### TRY IT
Retype the entries below exactly, and keep every picture out of your version.

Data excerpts
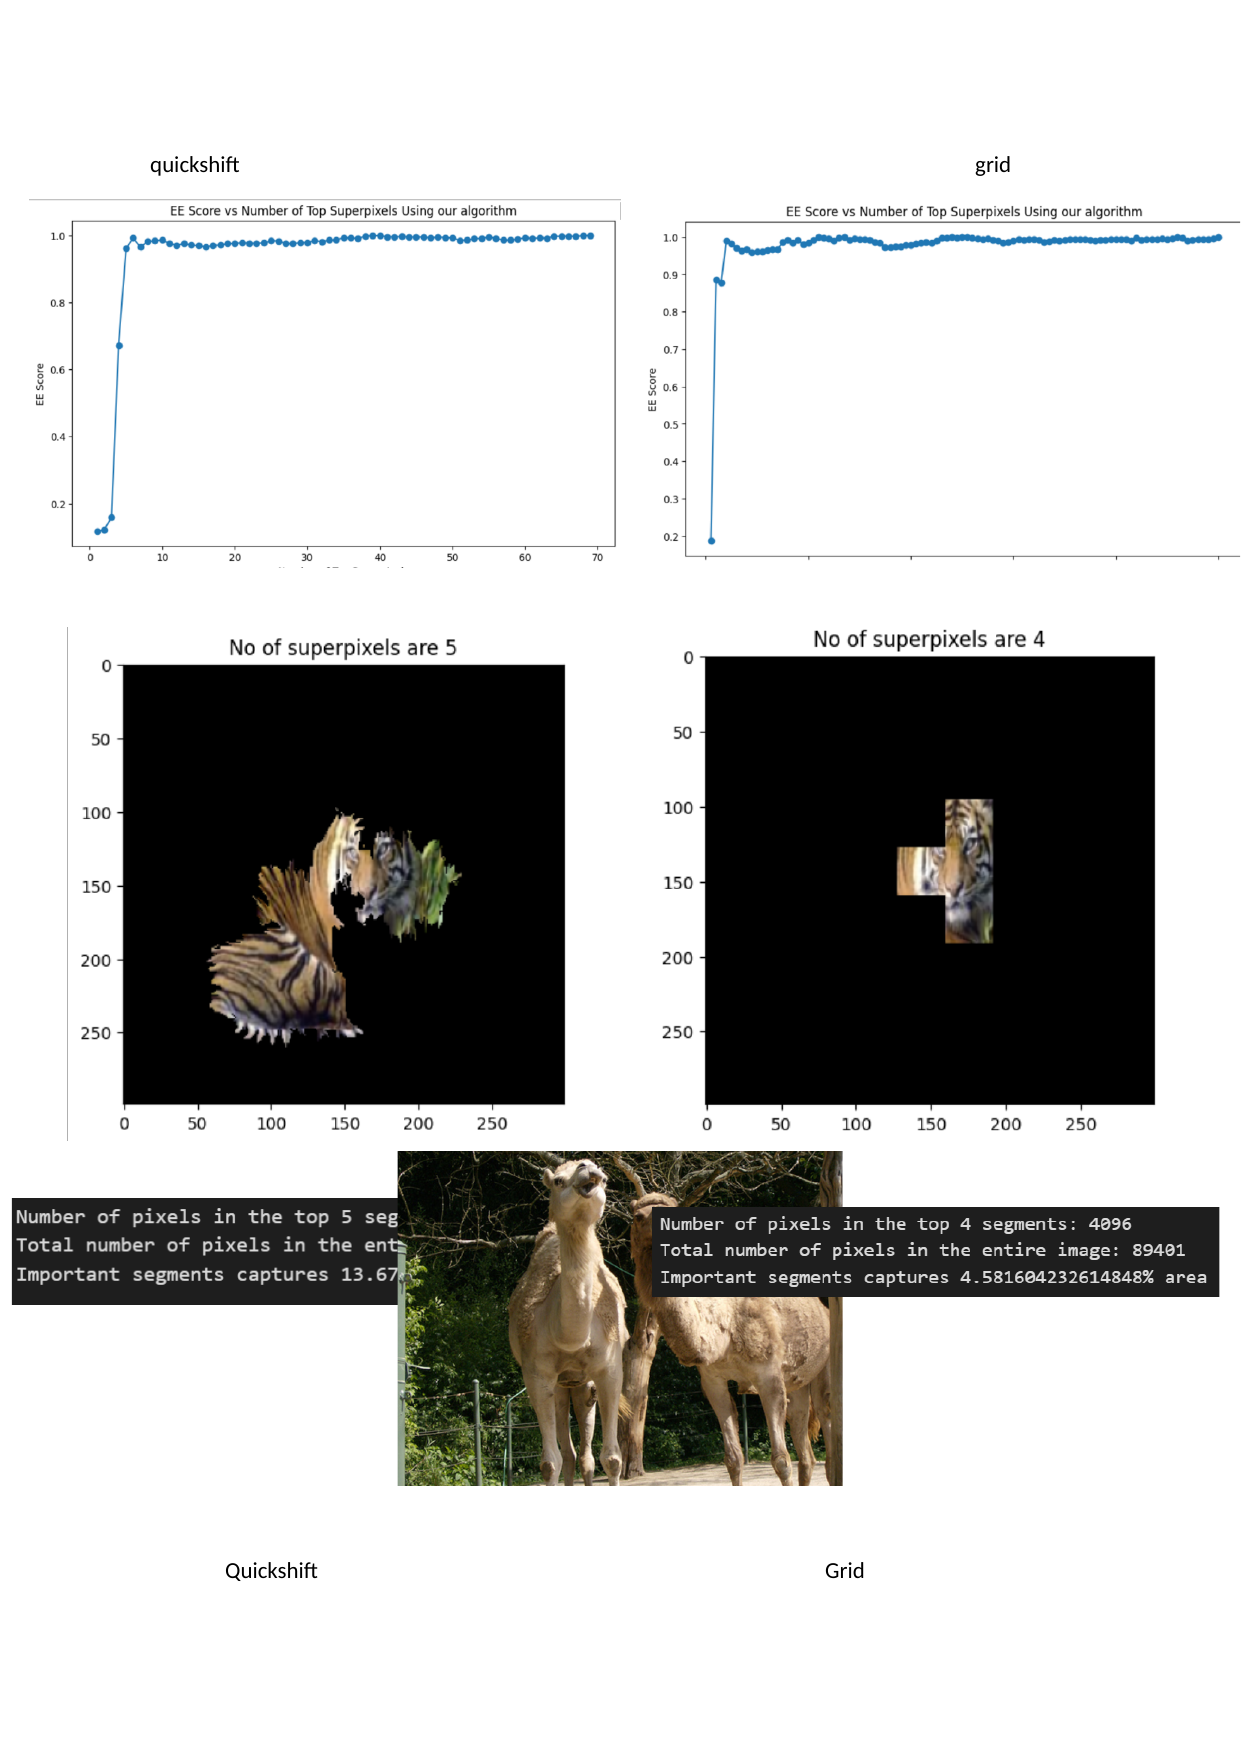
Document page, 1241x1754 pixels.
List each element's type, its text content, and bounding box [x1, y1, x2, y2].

picture [11, 1151, 1220, 1486]
picture [650, 619, 1160, 1138]
picture [29, 199, 621, 568]
picture [642, 199, 1241, 563]
text quickshift grid [150, 150, 1090, 178]
text Quickshift Grid [150, 1556, 1090, 1584]
picture [67, 627, 573, 1141]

### YOUR RESPONSE
Document page, 1241x1754 pixels.
List each element's type, its text content, and bounding box [x1, y1, x2, y2].

picture [11, 1151, 1220, 1486]
picture [650, 619, 1160, 1138]
picture [29, 199, 621, 568]
picture [642, 199, 1241, 563]
text quickshift grid [150, 150, 1090, 178]
text Quickshift Grid [150, 1556, 1090, 1584]
picture [67, 627, 573, 1141]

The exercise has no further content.